Salary is no object: I want only enough to keep body and soul apart.
I can't talk about Hollywood. It was a horror to me when I was there and it's a horror to look back on. I can't imagine how I did it. When I got away from it I couldn't even refer to the place by name. ''Out there,'' I called it.
When your bank account is so overdrawn that it is positively photographic, steps must be taken.
Summer makes me drowsy. Autumn makes me sing. Winter's pretty lousy, but I hate Spring.
I fell into writing, I suppose, being one of those awful children who wrote verses. I went to a convent in New York-the Blessed Sacrament... I was fired from there, finally, for a lot of things, among them my insistence that the Immaculate Conception was spontaneous combustion.
My love runs by like a day in June, And he makes no friends of sorrows. He'll tread his galloping rigadoon In the pathway of the morrows. He'll live his days where the sunbeams start, Nor could storm or wind uproot him. My own dear love, he is all my heart, -- And I wish somebody'd shoot him.

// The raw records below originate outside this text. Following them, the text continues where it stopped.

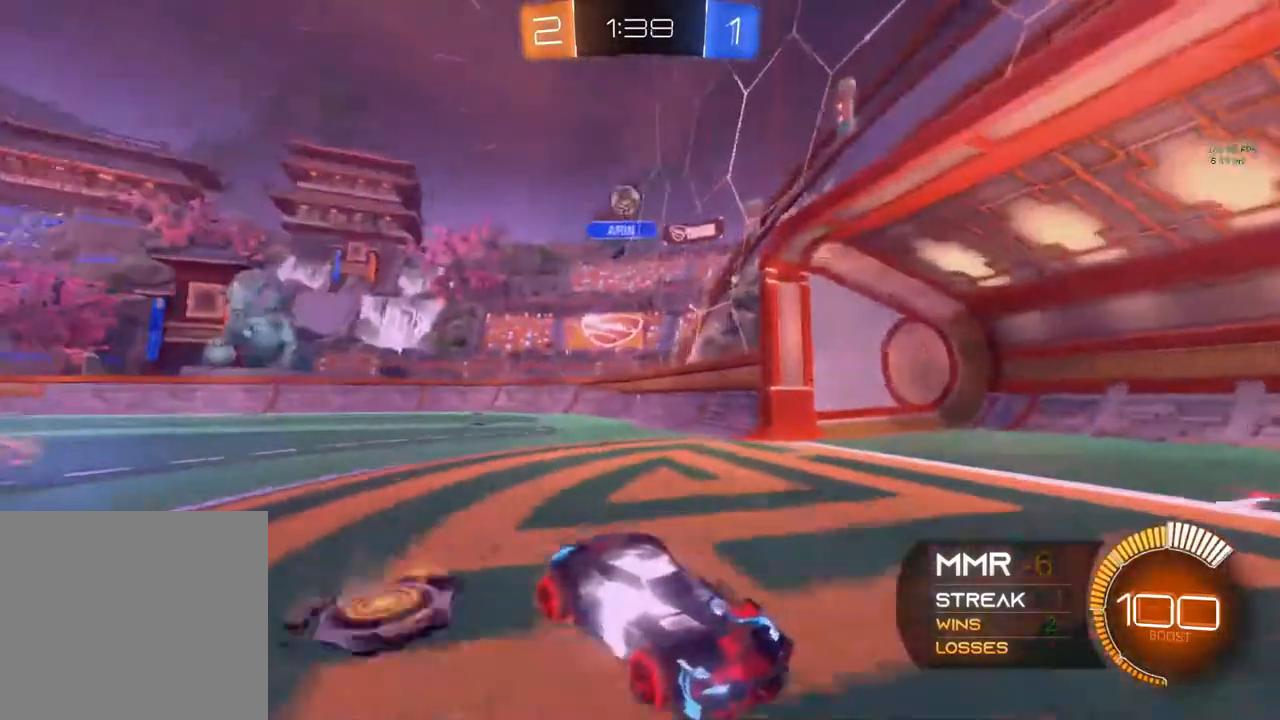
{"buttons": ["X", "R2"], "left_stick": "left", "right_stick": "center", "events": [[100, "X", "down"]]}
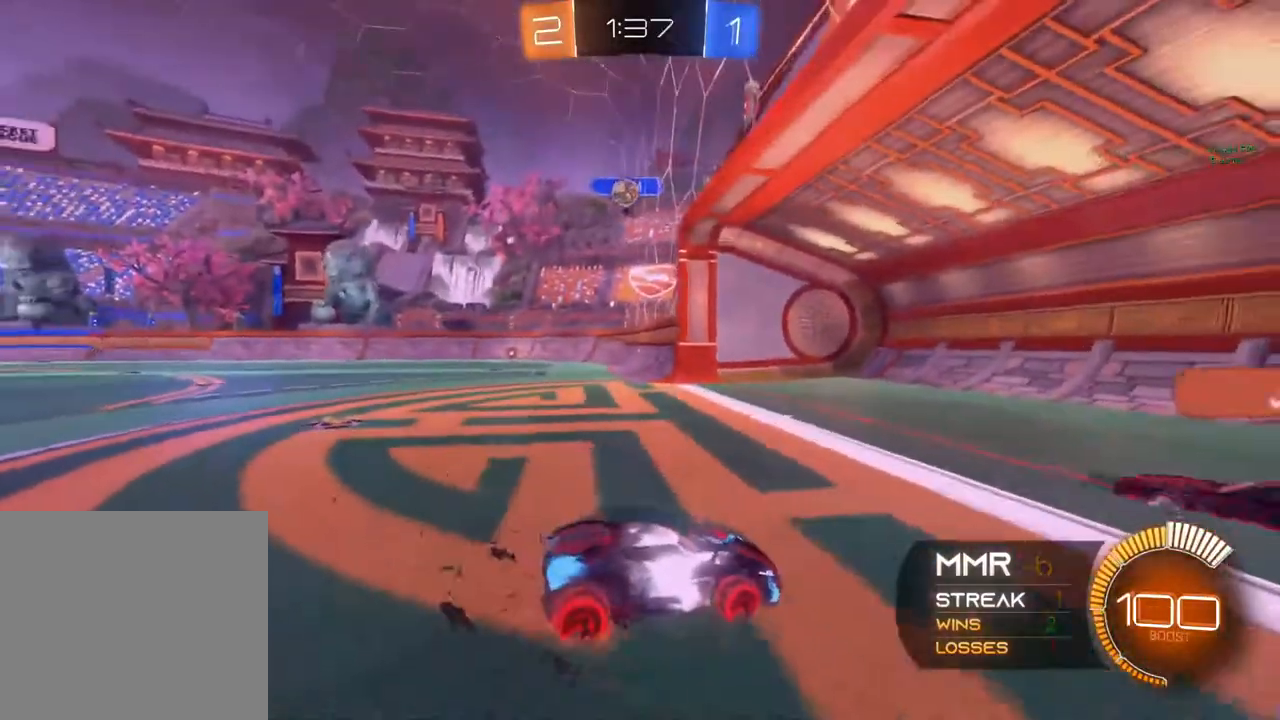
{"buttons": ["R2"], "left_stick": "center", "right_stick": "center", "events": [[50, "X", "up"], [67, "R2", "up"], [250, "left_stick", "center"], [333, "R2", "down"]]}
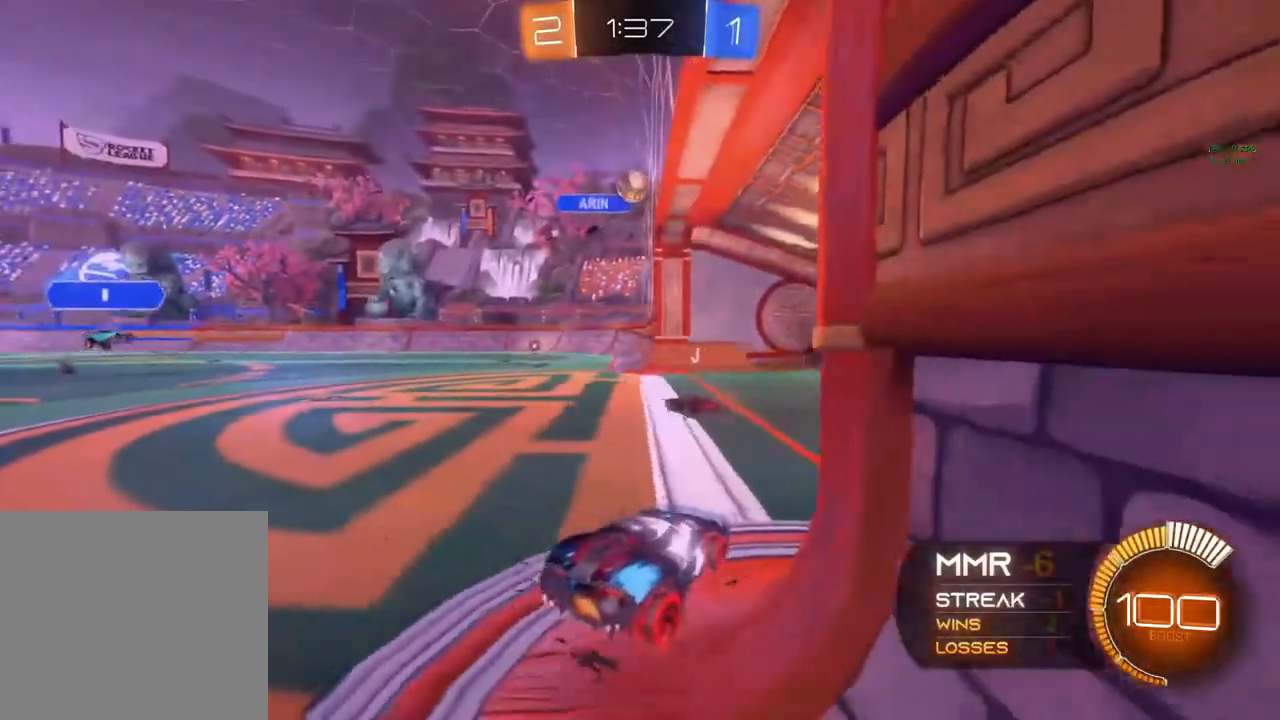
{"buttons": [], "left_stick": "center", "right_stick": "center", "events": [[17, "left_stick", "left"], [217, "left_stick", "center"], [350, "left_stick", "right"], [483, "left_stick", "center"], [500, "R2", "up"]]}
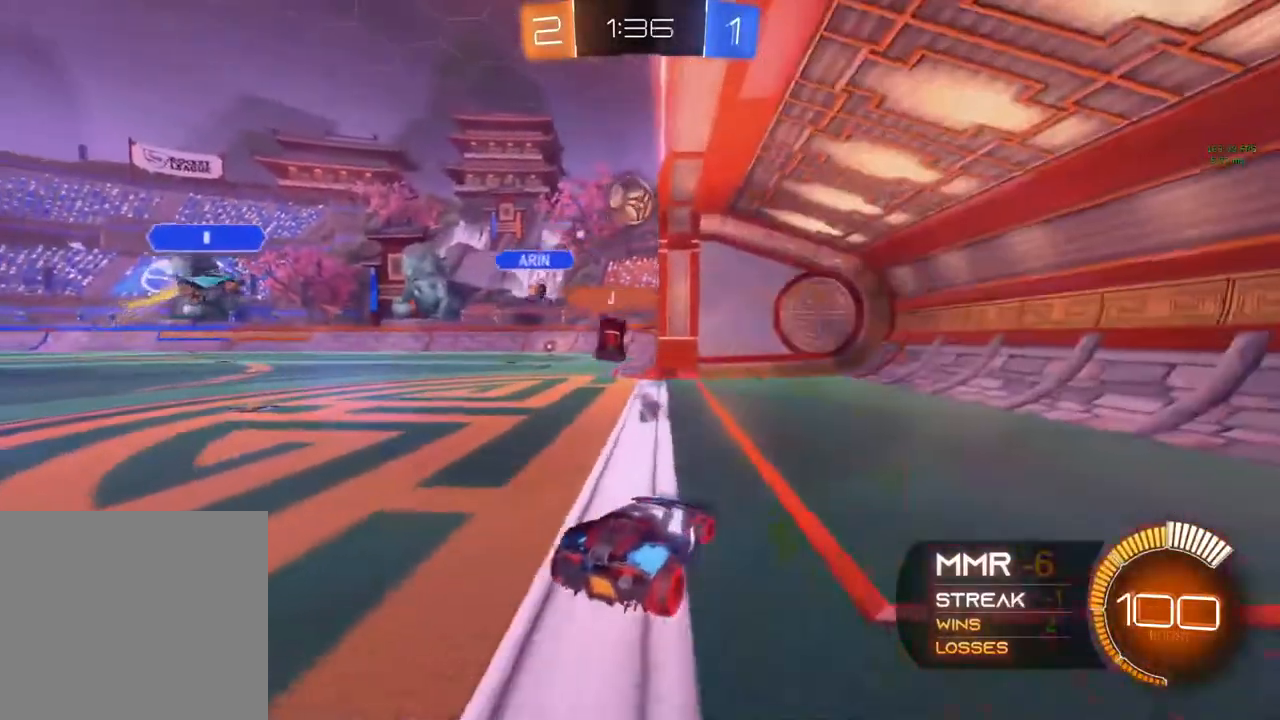
{"buttons": ["A", "R2"], "left_stick": "left", "right_stick": "center", "events": [[100, "R2", "down"], [217, "left_stick", "left"], [467, "A", "down"]]}
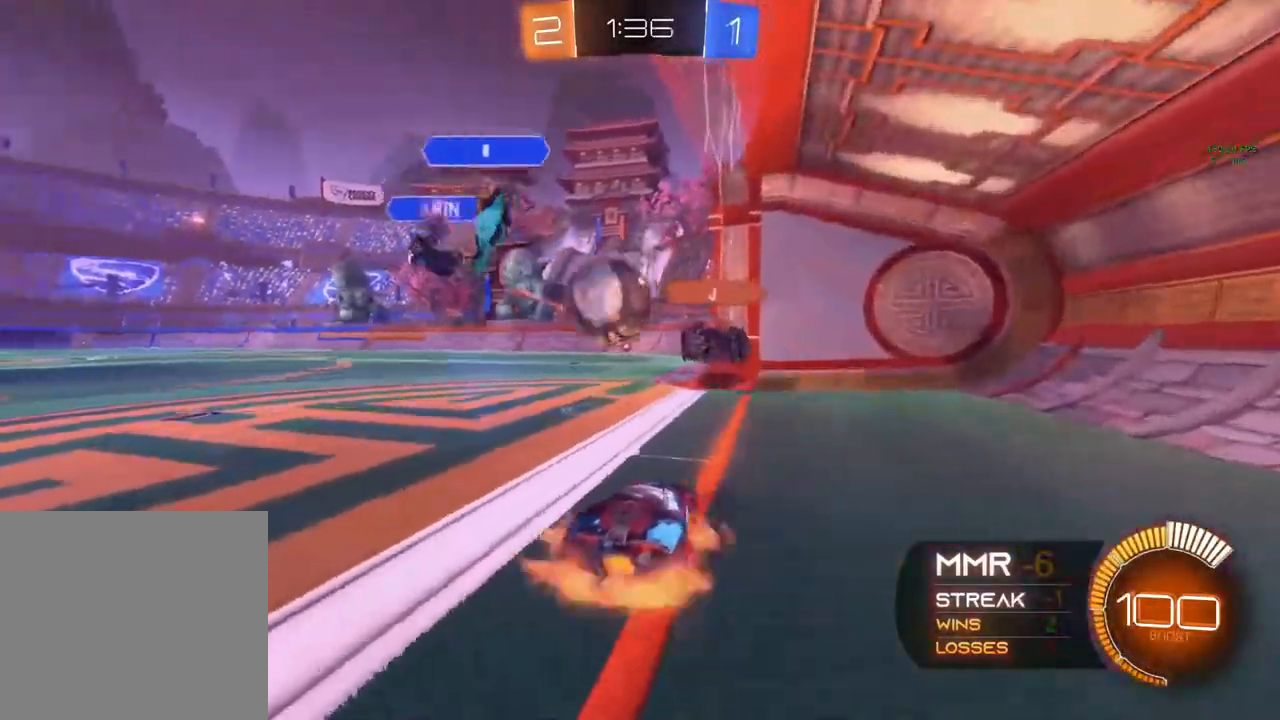
{"buttons": ["R2"], "left_stick": "up-left", "right_stick": "center", "events": [[50, "left_stick", "up-left"], [67, "A", "up"], [133, "A", "down"], [400, "A", "up"]]}
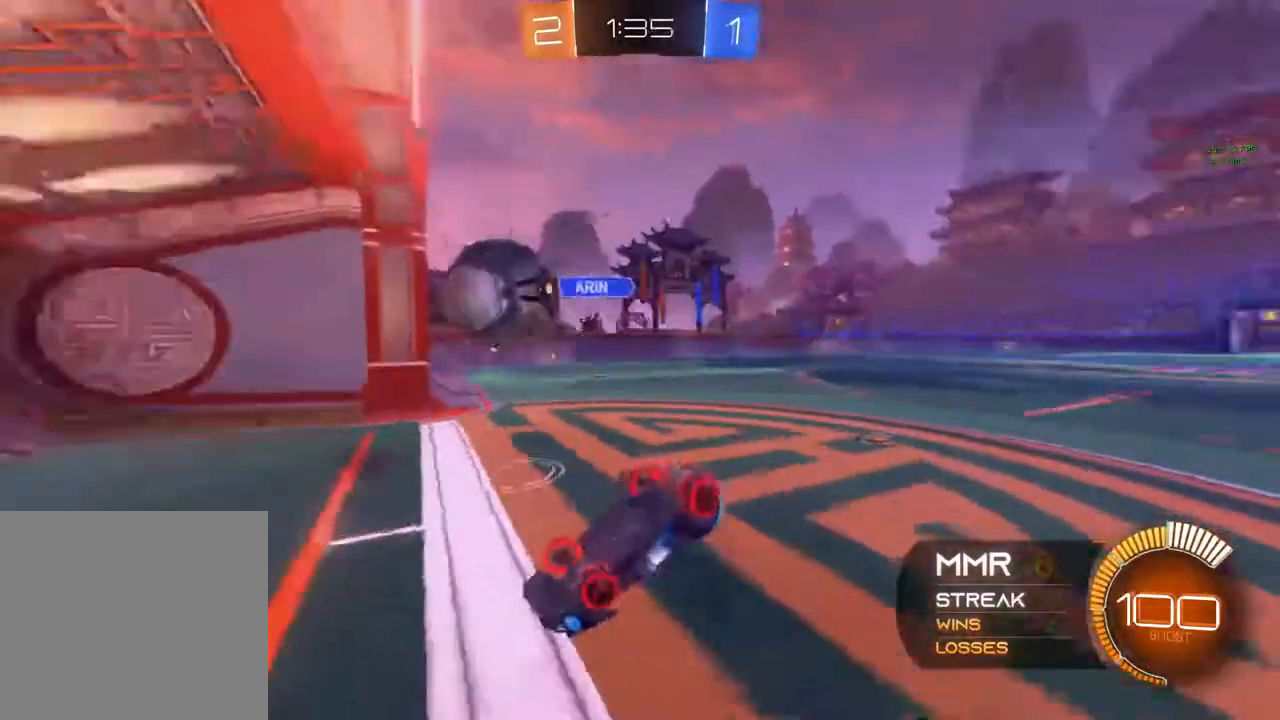
{"buttons": [], "left_stick": "left", "right_stick": "center", "events": [[33, "left_stick", "left"], [450, "R2", "up"]]}
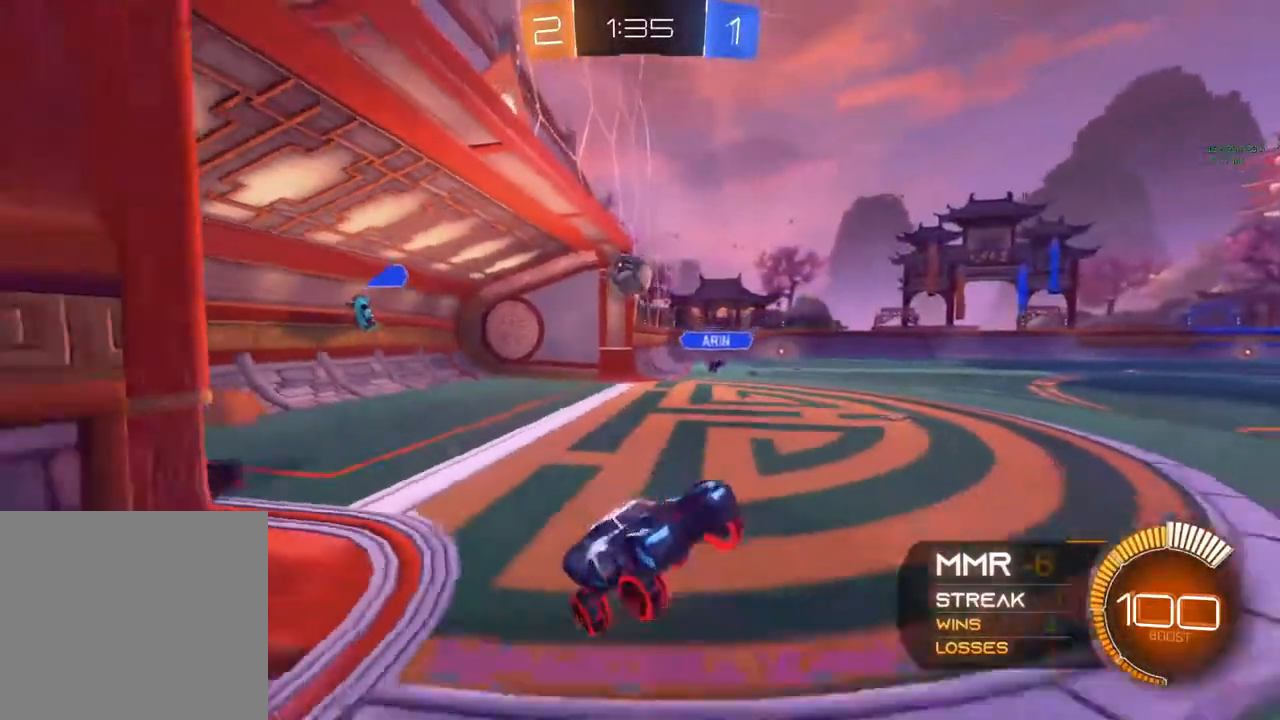
{"buttons": ["R2"], "left_stick": "left", "right_stick": "center", "events": [[50, "L2", "down"], [167, "R2", "down"], [250, "L2", "up"]]}
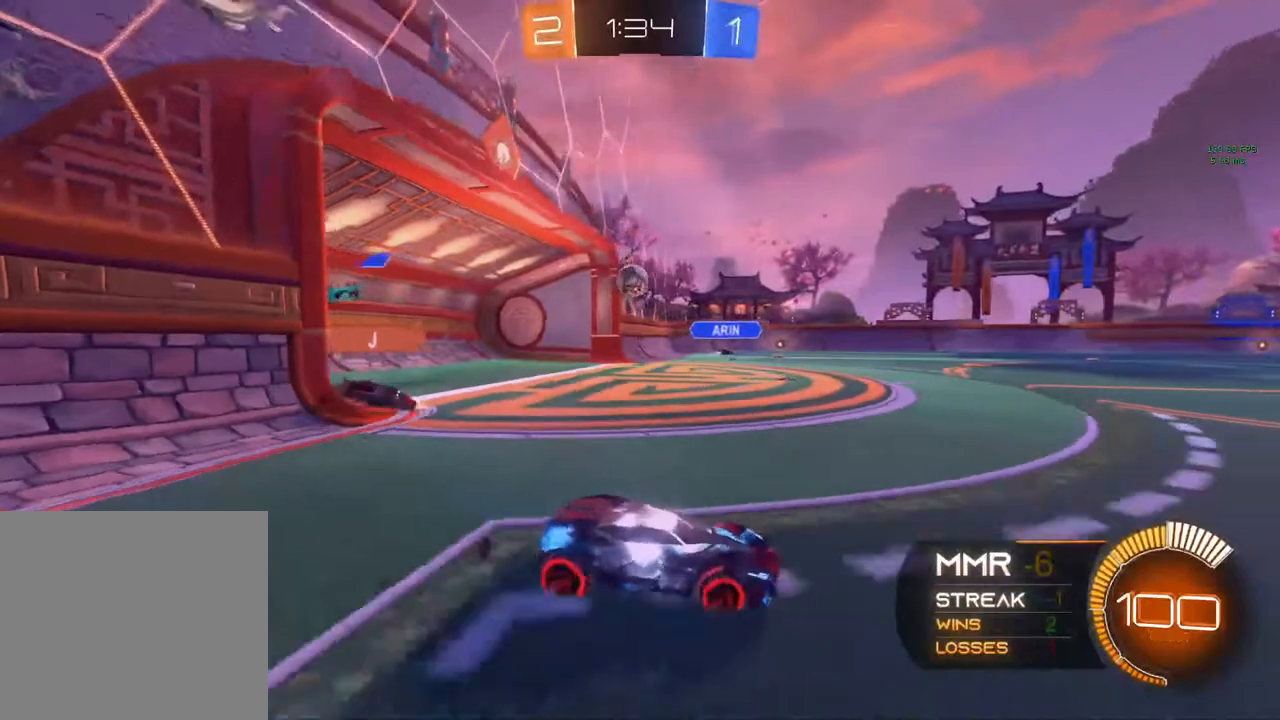
{"buttons": ["R2"], "left_stick": "left", "right_stick": "center", "events": [[133, "R2", "up"], [200, "R2", "down"]]}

[On being told party guests were ducking for apples:] There, but for a typographical error, is the story of my life.
[On Kay Strozzi in The Silent Witness:] Miss Strozzi ... had the temerity to wear as truly horrible a gown as ever I have seen on the American stage. ... Had she not luckily been strangled by a member of the cast while disporting this garment, I should have fought my way to the stage and done her in, myself.
They say of me, and so they should, It's doubtful if I come to good. I see acquaintances and friends Accumulating dividends And making enviable names In science, art and parlor games. But I, despite expert advice, Keep doing things I think are nice, And though to good I never come Inseparable my nose and thumb.
All those writers who write about their own childhood! Gentle God, if I wrote about mine you wouldn't sit in the same room with me.
On lady novelists: As artists they're rot, but as providers they're oil wells; they gush. Norris said she never wrote a story unless it was fun to do. I understand Ferber whistles at her typewriter.
[When asked what was the inspiration for most of her work:] Need of money, dear.
If, with the literate, I am Impelled to try an epigram, I never seek to take the credit; We all assume that Oscar said it.
I know that there are things that never have been funny, and never will be. And I know that ridicule may be a shield, but it is not a weapon.
[On being told their loquacious, domineering host was 'outspoken':] By whom?
This living, this living, this living Was never a project of mine.
The ones I like are ‘cheque’ and ‘enclosed.’
If I had any decency, I'd be dead. Most of my friends are.
Age before beauty, and pearls before swine.
Gertrude Stein did us the most harm when she said, 'You're all a lost generation.' That got around to certain people and we all said, 'Whee! We're lost.
... if this world were anything near what it should be there would be no more need of a Book Week than there would be a of a Society for the Prevention of Cruelty to Children.